**TO-DO ITEM A**
Answer these questions from the article on the hunting debate:
(i) Since what year has the Hunters' Association been pushing for more rigorous testing of those seeking a hunting license?
(ii) Who did Solomonides say was the British governor of Cyprus in 1945?
(iii) How many game reserve areas did Solomonides claim Cyprus had?

**** DOCUMENT SECTION

By Martin Hellicar
A DEBATE on animal welfare turned into a heated argument over hunting rights and wrongs at the House environment committee yesterday morning.
The committee also tackled the equally thorny issues of poison baiting, stray dogs and cruelty to pets.
Representatives of environmental and animal protection groups exchanged barbs with their counterparts from hunting organisations and the Game service.
Animal welfare groups charged that hunters were depriving people of the chance to enjoy the countryside and were wiping out wildlife. There was an urgent need further to restrict hunting areas and times and to tighten up licensing, the greens added.
Kokos Solomonides, of the Hunters’ Association, agreed there was a need for more rigorous testing for those seeking a hunting licence – his association has been pushing for this since 1973, he said. But he took exception to hunters being labelled, as he put it, “killers and black sheep.”
Solomonides claimed hunters were the true environmentalists on the island and, in an effort to prove his point, set out to recount the history of how the Hunters’ Association had come to be.
Committee chairman Demetris Eliades objected, urging Solomonides to get to the point. But the chairman eventually gave up in the face of Solomonides’s protests that he be allowed to say his bit.
“I’ll let you talk as you’ll obviously blow a fuse if I don’t,” Eliades joked.
“In 1945, the British governor of Cyprus was Sir Andrew Wright…” Solomonides began.
“What’s that got to do with it?” Disy deputy Marios Matsakis piped up.
“It is relevant!” Solomonides snapped back. “I listen to you for hours on the radio Mr Matsakis, so let me have my say.”
Governor Wright poured “tons” of DDT insecticide into swamps in an effort to wipe out malaria, Solomonides explained. “This would have wiped out all animal life on the island. It was five hunters who formed the Association in an effort to stop this – out of environmental consciousness,” Solomonides said.
“Today they say we are anti-environmentalists, but I’ve never seen greens fighting a fire or putting out a drop of water for game birds to drink,” he said.
No other country had more game reserve areas (240) than Cyprus, Solomonides claimed.
Maroulla Hadjichristoforou, of the Agriculture Ministry’s Environment Service, replied that environmentalists were not against hunting per se, but wanted the sport to be restricted “to species whose populations can stand it.”

********
**** DATA FOR REVIEW

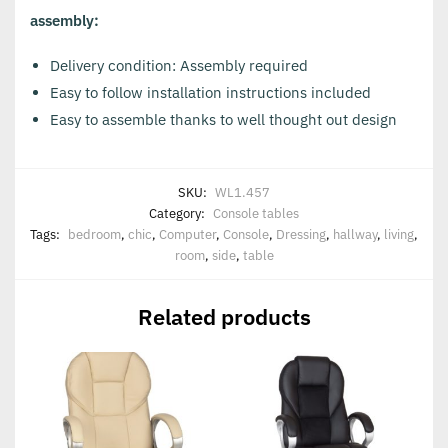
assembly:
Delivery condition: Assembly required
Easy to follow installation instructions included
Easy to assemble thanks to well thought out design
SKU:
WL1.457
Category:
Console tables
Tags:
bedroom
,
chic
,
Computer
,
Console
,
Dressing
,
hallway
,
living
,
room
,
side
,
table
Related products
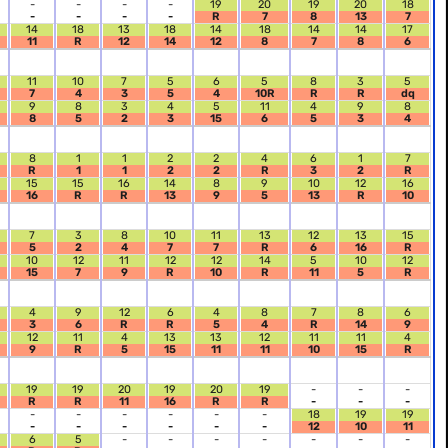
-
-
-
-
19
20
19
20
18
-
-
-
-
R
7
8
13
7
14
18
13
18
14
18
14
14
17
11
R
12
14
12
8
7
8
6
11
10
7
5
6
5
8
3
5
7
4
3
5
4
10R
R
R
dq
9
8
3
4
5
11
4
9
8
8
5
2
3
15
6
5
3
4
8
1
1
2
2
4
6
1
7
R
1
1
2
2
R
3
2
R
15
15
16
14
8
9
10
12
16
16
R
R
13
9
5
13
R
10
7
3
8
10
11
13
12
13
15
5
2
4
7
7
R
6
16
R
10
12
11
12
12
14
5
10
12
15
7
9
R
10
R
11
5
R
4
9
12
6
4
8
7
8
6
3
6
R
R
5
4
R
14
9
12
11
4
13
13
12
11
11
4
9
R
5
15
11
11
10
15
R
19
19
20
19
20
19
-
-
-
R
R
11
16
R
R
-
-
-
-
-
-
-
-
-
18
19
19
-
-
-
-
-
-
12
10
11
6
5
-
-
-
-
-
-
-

********

**TO-DO ITEM B**
Copy the entries exactly, from where they begin through the line that contains "Related products", including that line. Leave out the pictures.

**ANSWER SECTION A**
(i) 1973
(ii) Sir Andrew Wright
(iii) 240

**ANSWER SECTION B**
assembly:
Delivery condition: Assembly required
Easy to follow installation instructions included
Easy to assemble thanks to well thought out design
SKU:
WL1.457
Category:
Console tables
Tags:
bedroom
,
chic
,
Computer
,
Console
,
Dressing
,
hallway
,
living
,
room
,
side
,
table
Related products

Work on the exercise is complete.